The Corner

Sweet and Sour Krauts: Studies of the Two Germanies

The Boston Globe rounds up comparative studies of how life worked in East and West Germany during their forced 40-year experiment in radically different economic systems. In addition to the clear distinction in financial performance, the division of Germany produced a wealth of information about how similar groups of people, subject to free or totalitarian systems, develop differently in their personal attitudes and social views. The reunification of Germany that began 25 years ago this month has also given a unique look at how the two groups eventually converge, or not.

Nothing here overturns the widely known economic lesson of the two Germanies: that if you divide a country into a market economy and a command economy, the former will become something close to a paradise (West Germany even before unification had the world’s third-largest economy and very robust retail politics) and the latter will slowly starve to death (East Germany was a shockingly barren and brutal surveillance state). This simple lesson is visible today even from outer space, in the heartbreaking satellite image of North and South Korea:

The studies of the two Germanies go into much closer detail about how the two systems affect people’s approach to advertising and propaganda, as well as how quickly products of totalitarianism adjust to higher-trust environments after the walls come down. Some findings:

Economists Helmut Rainer and Thomas Siedler used survey data to try to figure out whether living that way had left a psychological scar. They looked at the results of a Germany-wide survey that had been administered twice a year since 1980: According to their analysis, East Germans were much less trusting toward other people than their counterparts.

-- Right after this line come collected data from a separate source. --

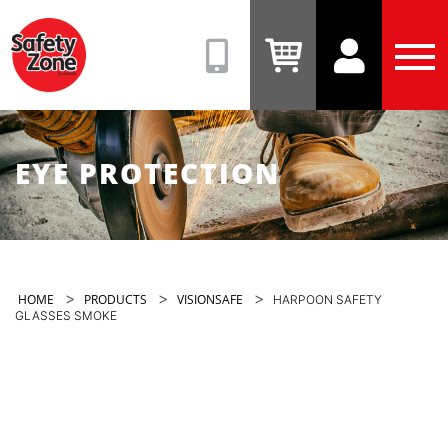
Safety
Zone
(08)
View
View
Tog
9331
Cart
Account
Men
6831
EYE PROTECTION
>
>
>
HOME
PRODUCTS
VISIONSAFE
HARPOON SAFETY
GLASSES SMOKE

Perhaps discouragingly, their mistrust did not lift easily when the Stasi’s reign ended. When the researchers compared survey data collected not long after reunification to data collected in 2002, it was clear that living in a democracy for a decade had not made East Germans significantly more trusting of others.

Other studies have shown additional lasting differences. One found that, because in East Germany women were encouraged to work more than they were in the West, East Germans were significantly more likely to believe that men and women are equal. Another found that, because the East German regime ran official doping programs for athletes, East Berliners were much more accepting than West Berliners of performance-enhancing drugs 20 years after reunification.

The Globe’s Leon Neyfakh doesn’t go into the differences in work ethic, and I always get the sense with these kinds of articles that people are trying to maintain an illusion of academic balance even when it’s obvious that one way of life is preferable to the other. During the discussion of the “debate about whether advertising works at all,” there seems to be an assumption that if you’re not seeing ads for Corn Flakes you’re not seeing ads at all. In fact the Soviet bloc was full of advertising; it’s just that the propaganda was trying to sell people on the vacuum of Communism.

Also, while I couldn’t tell a Bavarian from a Prussian, my impression of Germany has always been that it’s less homogenous than many people, including Germans themselves, would like to believe. It would be interesting to see how these results are influenced by the range of local cultures that Otto Bismarck tried to erase in favor of a unified state. It would also be interesting, and helpful in the present day, to know why the Communist-raised and trained Angela Merkel seems to have a better grasp on how capitalism works and what money means than the leaders of the United States, the United Kingdom and France put together.